▶ [What you have to do] Every record that follows is to be copied exactly, with the pictures omitted.

▶ [Records supplied]
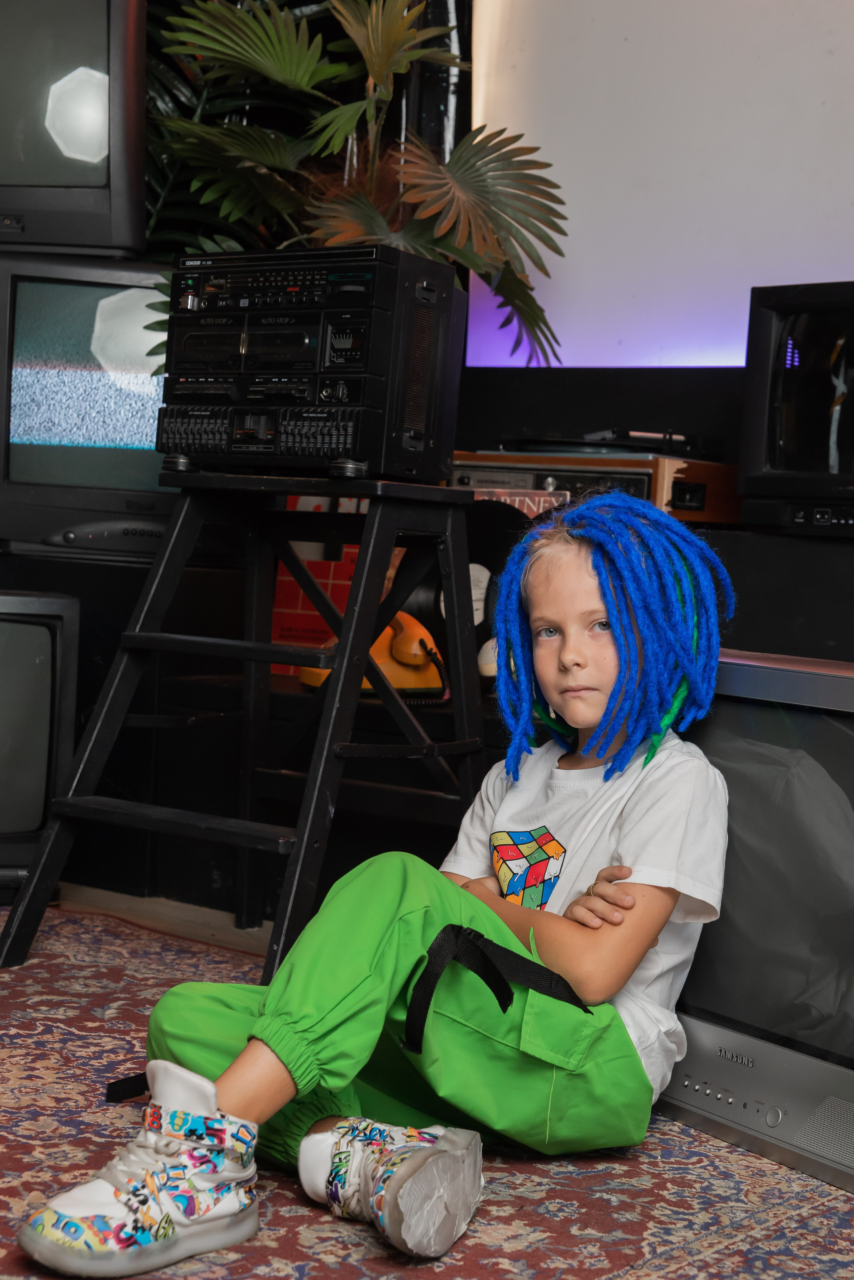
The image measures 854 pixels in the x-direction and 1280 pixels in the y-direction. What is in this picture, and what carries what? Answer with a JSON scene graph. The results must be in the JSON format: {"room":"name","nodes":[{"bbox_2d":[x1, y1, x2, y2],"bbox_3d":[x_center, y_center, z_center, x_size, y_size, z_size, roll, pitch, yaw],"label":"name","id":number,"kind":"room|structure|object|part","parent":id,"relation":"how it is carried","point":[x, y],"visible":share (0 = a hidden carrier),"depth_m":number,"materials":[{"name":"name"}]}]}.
{"room":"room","nodes":[
{"label":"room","id":0,"kind":"room"},
{"bbox_2d":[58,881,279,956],"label":"floor","id":1,"kind":"structure","parent":0,"point":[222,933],"depth_m":3.38,"materials":[{"name":"brown wood"}]},
{"bbox_2d":[0,494,853,924],"bbox_3d":[0.440,0.190,3.276,3.496,0.716,1.048,5,4,37],"label":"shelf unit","id":2,"kind":"object","parent":1,"relation":"on","point":[748,589],"visible":0.38,"depth_m":3.51,"materials":[{"name":"black wood"}]},
{"bbox_2d":[0,253,177,560],"bbox_3d":[-0.626,-0.458,3.739,0.823,0.569,0.247,2,3,-10],"label":"television","id":3,"kind":"object","parent":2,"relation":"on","point":[110,469],"visible":0.72,"depth_m":3.63,"materials":[{"name":"black plastic"}]},
{"bbox_2d":[0,0,147,257],"bbox_3d":[-0.985,-1.062,3.736,0.890,0.596,0.252,3,3,2],"label":"left television","id":4,"kind":"object","parent":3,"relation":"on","point":[140,186],"visible":0.94,"depth_m":3.64,"materials":[{"name":"black plastic"}]},
{"bbox_2d":[271,546,359,675],"bbox_3d":[-0.180,-0.059,3.675,0.229,0.266,0.163,5,4,37],"label":"red box","id":5,"kind":"object","parent":2,"relation":"on","point":[287,622],"visible":0.33,"depth_m":3.64,"materials":[{"name":"red paper"}]},
{"bbox_2d":[138,0,578,372],"bbox_3d":[-0.194,-0.946,3.838,0.949,1.162,0.926,5,4,37],"label":"potted palm","id":6,"kind":"object","parent":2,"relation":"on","point":[379,78],"visible":0.69,"depth_m":3.77,"materials":[{"name":"green plant"}]},
{"bbox_2d":[301,611,448,697],"bbox_3d":[-0.087,0.022,3.243,0.233,0.138,0.207,2,3,-19],"label":"telephone","id":7,"kind":"object","parent":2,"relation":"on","point":[399,685],"visible":0.61,"depth_m":3.20,"materials":[{"name":"orange plastic"}]},
{"bbox_2d":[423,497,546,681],"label":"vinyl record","id":8,"kind":"object","parent":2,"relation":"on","point":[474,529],"visible":0.35,"depth_m":3.34,"materials":[{"name":"black"}]},
{"bbox_2d":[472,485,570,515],"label":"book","id":9,"kind":"object","parent":2,"relation":"on","point":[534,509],"visible":0.3,"depth_m":3.56,"materials":[{"name":"paper"}]},
{"bbox_2d":[454,450,743,524],"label":"record player","id":10,"kind":"object","parent":2,"relation":"on","point":[668,462],"visible":0.47,"depth_m":3.58,"materials":[{"name":"brown wood"}]},
{"bbox_2d":[481,430,718,458],"bbox_3d":[0.358,-0.401,3.812,0.442,0.059,0.409,5,4,37],"label":"turntable","id":11,"kind":"object","parent":10,"relation":"on","point":[601,447],"visible":0.82,"depth_m":3.70,"materials":[{"name":"black"}]},
{"bbox_2d":[737,281,853,532],"bbox_3d":[0.932,-0.393,3.189,0.798,0.444,0.273,5,4,37],"label":"small television","id":12,"kind":"object","parent":2,"relation":"on","point":[763,381],"visible":0.99,"depth_m":3.29,"materials":[{"name":"black plastic"}]},
{"bbox_2d":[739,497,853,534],"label":"television control panel","id":13,"kind":"object","parent":2,"relation":"on","point":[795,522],"visible":0.96,"depth_m":3.27,"materials":[{"name":"black plastic"}]},
{"bbox_2d":[0,900,853,1279],"bbox_3d":[-0.423,0.587,1.716,2.916,0.014,2.774,5,4,37],"label":"rug","id":14,"kind":"object","parent":1,"relation":"on","point":[496,1208],"visible":0.59,"depth_m":2.02,"materials":[{"name":"carpet"}]},
{"bbox_2d":[0,587,82,901],"bbox_3d":[-0.984,0.175,3.280,0.720,0.553,0.299,2,3,-15],"label":"small television","id":15,"kind":"object","parent":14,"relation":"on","point":[31,627],"visible":0.99,"depth_m":3.25,"materials":[{"name":"black plastic"}]},
{"bbox_2d":[0,470,487,982],"bbox_3d":[-0.217,0.129,2.863,0.569,0.775,0.585,5,4,37],"label":"step ladder","id":16,"kind":"object","parent":14,"relation":"on","point":[262,647],"visible":0.95,"depth_m":2.82,"materials":[{"name":"black wood"}]},
{"bbox_2d":[158,243,462,484],"bbox_3d":[-0.182,-0.425,2.929,0.448,0.348,0.388,5,4,37],"label":"stereo system","id":17,"kind":"object","parent":16,"relation":"on","point":[327,364],"visible":0.97,"depth_m":2.79,"materials":[{"name":"black plastic"}]},
{"bbox_2d":[10,493,732,1275],"bbox_3d":[0.007,0.237,2.041,0.478,0.780,0.675,5,4,37],"label":"child","id":18,"kind":"object","parent":14,"relation":"on","point":[457,898],"visible":0.97,"depth_m":1.99},
{"bbox_2d":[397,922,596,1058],"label":"strap","id":19,"kind":"object","parent":18,"relation":"attached to","point":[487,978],"visible":0.93,"depth_m":1.93,"materials":[{"name":"black fabric"}]},
{"bbox_2d":[654,647,853,1194],"bbox_3d":[0.499,0.312,2.189,0.305,0.554,0.820,1,4,-36],"label":"television","id":20,"kind":"object","parent":14,"relation":"on","point":[823,740],"visible":0.76,"depth_m":2.12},
{"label":"control knobs","id":21,"kind":"part","parent":20,"relation":"part of","materials":[{"name":"plastic"}]},
{"bbox_2d":[466,0,853,365],"bbox_3d":[1.239,-1.336,3.549,2.771,1.586,0.074,5,4,37],"label":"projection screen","id":22,"kind":"object","parent":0,"point":[845,209],"visible":0.84,"depth_m":4.06,"materials":[{"name":"white"}]}
]}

▶ [Answer space]
The image measures 854 pixels in the x-direction and 1280 pixels in the y-direction. What is in this picture, and what carries what? Answer with a JSON scene graph. The results must be in the JSON format: {"room":"name","nodes":[{"bbox_2d":[x1, y1, x2, y2],"bbox_3d":[x_center, y_center, z_center, x_size, y_size, z_size, roll, pitch, yaw],"label":"name","id":number,"kind":"room|structure|object|part","parent":id,"relation":"how it is carried","point":[x, y],"visible":share (0 = a hidden carrier),"depth_m":number,"materials":[{"name":"name"}]}]}.
{"room":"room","nodes":[
{"label":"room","id":0,"kind":"room"},
{"bbox_2d":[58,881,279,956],"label":"floor","id":1,"kind":"structure","parent":0,"point":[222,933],"depth_m":3.38,"materials":[{"name":"brown wood"}]},
{"bbox_2d":[0,494,853,924],"bbox_3d":[0.440,0.190,3.276,3.496,0.716,1.048,5,4,37],"label":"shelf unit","id":2,"kind":"object","parent":1,"relation":"on","point":[748,589],"visible":0.38,"depth_m":3.51,"materials":[{"name":"black wood"}]},
{"bbox_2d":[0,253,177,560],"bbox_3d":[-0.626,-0.458,3.739,0.823,0.569,0.247,2,3,-10],"label":"television","id":3,"kind":"object","parent":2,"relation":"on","point":[110,469],"visible":0.72,"depth_m":3.63,"materials":[{"name":"black plastic"}]},
{"bbox_2d":[0,0,147,257],"bbox_3d":[-0.985,-1.062,3.736,0.890,0.596,0.252,3,3,2],"label":"left television","id":4,"kind":"object","parent":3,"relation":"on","point":[140,186],"visible":0.94,"depth_m":3.64,"materials":[{"name":"black plastic"}]},
{"bbox_2d":[271,546,359,675],"bbox_3d":[-0.180,-0.059,3.675,0.229,0.266,0.163,5,4,37],"label":"red box","id":5,"kind":"object","parent":2,"relation":"on","point":[287,622],"visible":0.33,"depth_m":3.64,"materials":[{"name":"red paper"}]},
{"bbox_2d":[138,0,578,372],"bbox_3d":[-0.194,-0.946,3.838,0.949,1.162,0.926,5,4,37],"label":"potted palm","id":6,"kind":"object","parent":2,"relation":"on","point":[379,78],"visible":0.69,"depth_m":3.77,"materials":[{"name":"green plant"}]},
{"bbox_2d":[301,611,448,697],"bbox_3d":[-0.087,0.022,3.243,0.233,0.138,0.207,2,3,-19],"label":"telephone","id":7,"kind":"object","parent":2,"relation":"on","point":[399,685],"visible":0.61,"depth_m":3.20,"materials":[{"name":"orange plastic"}]},
{"bbox_2d":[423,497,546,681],"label":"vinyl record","id":8,"kind":"object","parent":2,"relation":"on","point":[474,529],"visible":0.35,"depth_m":3.34,"materials":[{"name":"black"}]},
{"bbox_2d":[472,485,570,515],"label":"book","id":9,"kind":"object","parent":2,"relation":"on","point":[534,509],"visible":0.3,"depth_m":3.56,"materials":[{"name":"paper"}]},
{"bbox_2d":[454,450,743,524],"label":"record player","id":10,"kind":"object","parent":2,"relation":"on","point":[668,462],"visible":0.47,"depth_m":3.58,"materials":[{"name":"brown wood"}]},
{"bbox_2d":[481,430,718,458],"bbox_3d":[0.358,-0.401,3.812,0.442,0.059,0.409,5,4,37],"label":"turntable","id":11,"kind":"object","parent":10,"relation":"on","point":[601,447],"visible":0.82,"depth_m":3.70,"materials":[{"name":"black"}]},
{"bbox_2d":[737,281,853,532],"bbox_3d":[0.932,-0.393,3.189,0.798,0.444,0.273,5,4,37],"label":"small television","id":12,"kind":"object","parent":2,"relation":"on","point":[763,381],"visible":0.99,"depth_m":3.29,"materials":[{"name":"black plastic"}]},
{"bbox_2d":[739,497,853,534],"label":"television control panel","id":13,"kind":"object","parent":2,"relation":"on","point":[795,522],"visible":0.96,"depth_m":3.27,"materials":[{"name":"black plastic"}]},
{"bbox_2d":[0,900,853,1279],"bbox_3d":[-0.423,0.587,1.716,2.916,0.014,2.774,5,4,37],"label":"rug","id":14,"kind":"object","parent":1,"relation":"on","point":[496,1208],"visible":0.59,"depth_m":2.02,"materials":[{"name":"carpet"}]},
{"bbox_2d":[0,587,82,901],"bbox_3d":[-0.984,0.175,3.280,0.720,0.553,0.299,2,3,-15],"label":"small television","id":15,"kind":"object","parent":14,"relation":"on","point":[31,627],"visible":0.99,"depth_m":3.25,"materials":[{"name":"black plastic"}]},
{"bbox_2d":[0,470,487,982],"bbox_3d":[-0.217,0.129,2.863,0.569,0.775,0.585,5,4,37],"label":"step ladder","id":16,"kind":"object","parent":14,"relation":"on","point":[262,647],"visible":0.95,"depth_m":2.82,"materials":[{"name":"black wood"}]},
{"bbox_2d":[158,243,462,484],"bbox_3d":[-0.182,-0.425,2.929,0.448,0.348,0.388,5,4,37],"label":"stereo system","id":17,"kind":"object","parent":16,"relation":"on","point":[327,364],"visible":0.97,"depth_m":2.79,"materials":[{"name":"black plastic"}]},
{"bbox_2d":[10,493,732,1275],"bbox_3d":[0.007,0.237,2.041,0.478,0.780,0.675,5,4,37],"label":"child","id":18,"kind":"object","parent":14,"relation":"on","point":[457,898],"visible":0.97,"depth_m":1.99},
{"bbox_2d":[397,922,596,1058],"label":"strap","id":19,"kind":"object","parent":18,"relation":"attached to","point":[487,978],"visible":0.93,"depth_m":1.93,"materials":[{"name":"black fabric"}]},
{"bbox_2d":[654,647,853,1194],"bbox_3d":[0.499,0.312,2.189,0.305,0.554,0.820,1,4,-36],"label":"television","id":20,"kind":"object","parent":14,"relation":"on","point":[823,740],"visible":0.76,"depth_m":2.12},
{"label":"control knobs","id":21,"kind":"part","parent":20,"relation":"part of","materials":[{"name":"plastic"}]},
{"bbox_2d":[466,0,853,365],"bbox_3d":[1.239,-1.336,3.549,2.771,1.586,0.074,5,4,37],"label":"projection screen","id":22,"kind":"object","parent":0,"point":[845,209],"visible":0.84,"depth_m":4.06,"materials":[{"name":"white"}]}
]}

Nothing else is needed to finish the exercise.